[Excerpted data]
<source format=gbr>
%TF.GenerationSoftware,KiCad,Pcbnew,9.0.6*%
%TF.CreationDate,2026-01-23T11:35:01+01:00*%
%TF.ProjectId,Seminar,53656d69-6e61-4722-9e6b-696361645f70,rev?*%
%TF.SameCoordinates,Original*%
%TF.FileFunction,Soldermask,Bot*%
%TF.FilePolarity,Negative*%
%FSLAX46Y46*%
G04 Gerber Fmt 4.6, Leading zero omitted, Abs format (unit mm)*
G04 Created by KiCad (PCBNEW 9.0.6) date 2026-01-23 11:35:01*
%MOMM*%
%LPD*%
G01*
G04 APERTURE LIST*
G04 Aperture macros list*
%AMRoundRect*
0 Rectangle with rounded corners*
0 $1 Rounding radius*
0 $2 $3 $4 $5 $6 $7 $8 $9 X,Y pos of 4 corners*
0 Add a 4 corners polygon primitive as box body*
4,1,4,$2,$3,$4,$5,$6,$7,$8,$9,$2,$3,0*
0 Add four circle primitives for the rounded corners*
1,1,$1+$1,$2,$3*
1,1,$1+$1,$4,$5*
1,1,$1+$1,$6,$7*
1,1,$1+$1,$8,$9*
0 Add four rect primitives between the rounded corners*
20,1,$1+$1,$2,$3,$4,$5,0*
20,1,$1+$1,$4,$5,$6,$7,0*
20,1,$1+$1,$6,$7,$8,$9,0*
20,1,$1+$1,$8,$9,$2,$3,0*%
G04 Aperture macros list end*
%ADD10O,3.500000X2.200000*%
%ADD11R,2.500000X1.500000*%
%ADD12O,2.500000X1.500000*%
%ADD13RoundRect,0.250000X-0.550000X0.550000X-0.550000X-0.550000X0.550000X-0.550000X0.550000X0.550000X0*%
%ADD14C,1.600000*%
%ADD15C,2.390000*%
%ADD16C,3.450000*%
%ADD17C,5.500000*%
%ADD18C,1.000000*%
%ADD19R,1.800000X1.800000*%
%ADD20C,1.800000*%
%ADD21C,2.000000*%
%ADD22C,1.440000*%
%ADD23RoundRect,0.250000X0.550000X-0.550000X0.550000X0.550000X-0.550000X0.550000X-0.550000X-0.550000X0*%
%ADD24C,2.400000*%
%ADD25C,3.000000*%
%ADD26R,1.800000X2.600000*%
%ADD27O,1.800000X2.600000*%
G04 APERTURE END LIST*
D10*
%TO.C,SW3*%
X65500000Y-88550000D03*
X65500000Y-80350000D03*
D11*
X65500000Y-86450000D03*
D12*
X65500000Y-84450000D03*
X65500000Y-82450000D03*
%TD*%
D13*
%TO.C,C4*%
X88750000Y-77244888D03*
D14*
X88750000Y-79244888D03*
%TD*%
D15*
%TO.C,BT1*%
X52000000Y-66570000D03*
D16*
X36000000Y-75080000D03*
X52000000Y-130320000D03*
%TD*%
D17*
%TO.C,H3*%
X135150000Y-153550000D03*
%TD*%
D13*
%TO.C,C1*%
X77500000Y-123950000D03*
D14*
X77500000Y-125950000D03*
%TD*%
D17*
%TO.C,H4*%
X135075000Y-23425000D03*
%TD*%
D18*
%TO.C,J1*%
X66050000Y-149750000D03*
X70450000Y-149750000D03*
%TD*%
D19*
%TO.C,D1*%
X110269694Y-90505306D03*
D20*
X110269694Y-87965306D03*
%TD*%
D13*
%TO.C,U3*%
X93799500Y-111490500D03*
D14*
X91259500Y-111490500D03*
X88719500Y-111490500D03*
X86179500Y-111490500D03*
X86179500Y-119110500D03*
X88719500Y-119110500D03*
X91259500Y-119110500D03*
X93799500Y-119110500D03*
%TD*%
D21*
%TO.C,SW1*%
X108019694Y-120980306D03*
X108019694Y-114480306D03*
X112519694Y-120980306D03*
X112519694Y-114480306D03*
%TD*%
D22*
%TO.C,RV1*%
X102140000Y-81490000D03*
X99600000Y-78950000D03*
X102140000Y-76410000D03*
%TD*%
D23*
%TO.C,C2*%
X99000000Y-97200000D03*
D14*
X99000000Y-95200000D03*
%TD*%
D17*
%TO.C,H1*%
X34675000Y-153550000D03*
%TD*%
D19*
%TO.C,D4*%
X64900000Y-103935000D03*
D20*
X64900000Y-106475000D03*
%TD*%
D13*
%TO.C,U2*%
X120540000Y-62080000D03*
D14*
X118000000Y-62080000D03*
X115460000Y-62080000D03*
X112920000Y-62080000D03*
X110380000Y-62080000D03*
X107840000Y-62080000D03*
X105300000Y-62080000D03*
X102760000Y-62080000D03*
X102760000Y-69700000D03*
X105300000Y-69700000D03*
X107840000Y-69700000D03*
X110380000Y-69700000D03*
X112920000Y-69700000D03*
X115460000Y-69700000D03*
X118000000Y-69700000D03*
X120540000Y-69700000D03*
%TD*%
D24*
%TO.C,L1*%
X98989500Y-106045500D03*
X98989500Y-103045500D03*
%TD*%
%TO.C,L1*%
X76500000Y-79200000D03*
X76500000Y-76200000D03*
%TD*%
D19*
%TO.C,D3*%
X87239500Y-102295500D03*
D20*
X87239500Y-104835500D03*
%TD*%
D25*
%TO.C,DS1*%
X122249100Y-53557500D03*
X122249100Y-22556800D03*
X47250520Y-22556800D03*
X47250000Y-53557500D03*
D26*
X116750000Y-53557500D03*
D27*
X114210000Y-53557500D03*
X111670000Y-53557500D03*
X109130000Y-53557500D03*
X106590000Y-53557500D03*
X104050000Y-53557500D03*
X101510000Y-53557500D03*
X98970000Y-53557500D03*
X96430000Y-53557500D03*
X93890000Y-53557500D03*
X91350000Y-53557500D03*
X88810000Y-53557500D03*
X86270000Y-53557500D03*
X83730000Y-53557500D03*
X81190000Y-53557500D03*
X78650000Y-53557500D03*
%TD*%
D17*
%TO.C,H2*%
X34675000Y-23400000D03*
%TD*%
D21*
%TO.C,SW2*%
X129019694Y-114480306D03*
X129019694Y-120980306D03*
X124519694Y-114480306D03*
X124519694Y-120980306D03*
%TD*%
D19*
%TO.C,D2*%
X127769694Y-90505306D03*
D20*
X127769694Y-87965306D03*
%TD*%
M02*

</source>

---

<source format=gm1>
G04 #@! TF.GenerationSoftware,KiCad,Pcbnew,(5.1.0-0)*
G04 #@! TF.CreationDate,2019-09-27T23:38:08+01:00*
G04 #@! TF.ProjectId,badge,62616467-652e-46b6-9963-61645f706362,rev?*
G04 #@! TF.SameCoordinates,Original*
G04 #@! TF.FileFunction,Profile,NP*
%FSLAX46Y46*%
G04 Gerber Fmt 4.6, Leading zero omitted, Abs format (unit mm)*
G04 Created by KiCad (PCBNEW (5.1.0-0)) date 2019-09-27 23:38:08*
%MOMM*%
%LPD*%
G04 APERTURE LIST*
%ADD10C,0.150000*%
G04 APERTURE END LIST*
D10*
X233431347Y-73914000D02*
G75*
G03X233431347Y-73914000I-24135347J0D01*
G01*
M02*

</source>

==

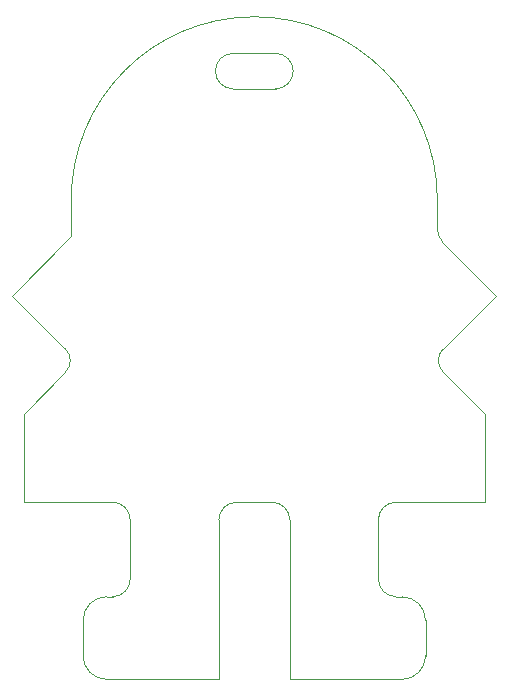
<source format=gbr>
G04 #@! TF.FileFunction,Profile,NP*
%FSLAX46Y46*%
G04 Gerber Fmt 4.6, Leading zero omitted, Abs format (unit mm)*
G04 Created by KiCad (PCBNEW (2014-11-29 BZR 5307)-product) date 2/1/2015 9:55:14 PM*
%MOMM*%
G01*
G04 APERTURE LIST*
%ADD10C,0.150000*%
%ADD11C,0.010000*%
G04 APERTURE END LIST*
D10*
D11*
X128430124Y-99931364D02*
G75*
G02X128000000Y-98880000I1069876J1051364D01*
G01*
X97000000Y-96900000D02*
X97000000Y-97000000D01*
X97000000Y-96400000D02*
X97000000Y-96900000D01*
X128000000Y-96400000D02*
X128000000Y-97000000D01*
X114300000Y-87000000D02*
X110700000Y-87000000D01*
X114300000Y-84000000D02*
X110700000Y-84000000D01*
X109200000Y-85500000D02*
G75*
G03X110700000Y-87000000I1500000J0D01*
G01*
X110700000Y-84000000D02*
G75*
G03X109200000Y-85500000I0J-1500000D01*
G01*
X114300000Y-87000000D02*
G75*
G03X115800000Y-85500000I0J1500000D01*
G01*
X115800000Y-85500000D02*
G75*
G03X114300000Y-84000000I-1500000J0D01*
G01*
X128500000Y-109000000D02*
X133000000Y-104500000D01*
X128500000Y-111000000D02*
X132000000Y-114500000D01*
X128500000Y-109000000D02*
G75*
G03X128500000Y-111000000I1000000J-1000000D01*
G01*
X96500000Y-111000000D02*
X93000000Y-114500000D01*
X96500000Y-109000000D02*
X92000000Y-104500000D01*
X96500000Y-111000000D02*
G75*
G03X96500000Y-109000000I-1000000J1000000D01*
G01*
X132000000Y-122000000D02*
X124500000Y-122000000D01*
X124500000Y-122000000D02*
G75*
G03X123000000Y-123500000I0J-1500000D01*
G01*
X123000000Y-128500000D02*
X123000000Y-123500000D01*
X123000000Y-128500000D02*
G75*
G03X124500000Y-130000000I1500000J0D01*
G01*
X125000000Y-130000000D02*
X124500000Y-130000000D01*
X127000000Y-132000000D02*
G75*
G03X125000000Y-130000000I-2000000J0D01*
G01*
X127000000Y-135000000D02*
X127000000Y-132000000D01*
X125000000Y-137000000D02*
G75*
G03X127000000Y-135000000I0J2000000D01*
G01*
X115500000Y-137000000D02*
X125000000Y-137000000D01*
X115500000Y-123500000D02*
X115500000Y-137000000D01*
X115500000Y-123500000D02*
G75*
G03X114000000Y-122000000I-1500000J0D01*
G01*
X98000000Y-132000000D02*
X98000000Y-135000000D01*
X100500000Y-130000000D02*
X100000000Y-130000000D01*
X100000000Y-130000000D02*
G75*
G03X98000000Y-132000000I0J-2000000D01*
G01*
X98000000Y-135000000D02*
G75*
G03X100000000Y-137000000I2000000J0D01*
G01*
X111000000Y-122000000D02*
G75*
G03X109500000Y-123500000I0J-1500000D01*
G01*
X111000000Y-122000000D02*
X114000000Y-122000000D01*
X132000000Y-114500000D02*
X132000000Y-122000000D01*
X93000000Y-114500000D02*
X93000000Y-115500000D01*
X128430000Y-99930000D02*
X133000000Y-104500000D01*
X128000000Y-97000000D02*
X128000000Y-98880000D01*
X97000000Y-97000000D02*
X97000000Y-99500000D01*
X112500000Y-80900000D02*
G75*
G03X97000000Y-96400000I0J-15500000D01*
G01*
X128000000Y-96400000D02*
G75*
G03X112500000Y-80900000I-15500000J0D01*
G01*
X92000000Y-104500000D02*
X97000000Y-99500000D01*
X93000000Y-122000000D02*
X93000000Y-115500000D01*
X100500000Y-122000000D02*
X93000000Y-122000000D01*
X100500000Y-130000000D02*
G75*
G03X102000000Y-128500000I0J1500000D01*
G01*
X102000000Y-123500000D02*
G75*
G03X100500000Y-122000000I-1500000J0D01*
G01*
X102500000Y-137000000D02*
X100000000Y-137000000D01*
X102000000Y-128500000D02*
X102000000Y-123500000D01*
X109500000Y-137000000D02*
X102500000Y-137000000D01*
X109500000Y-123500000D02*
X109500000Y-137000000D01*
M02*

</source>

[Exercise description] For each line above that contains "SameCoordinates", make a copy.

[Expected answer]
%TF.SameCoordinates,Original*%
G04 #@! TF.SameCoordinates,Original*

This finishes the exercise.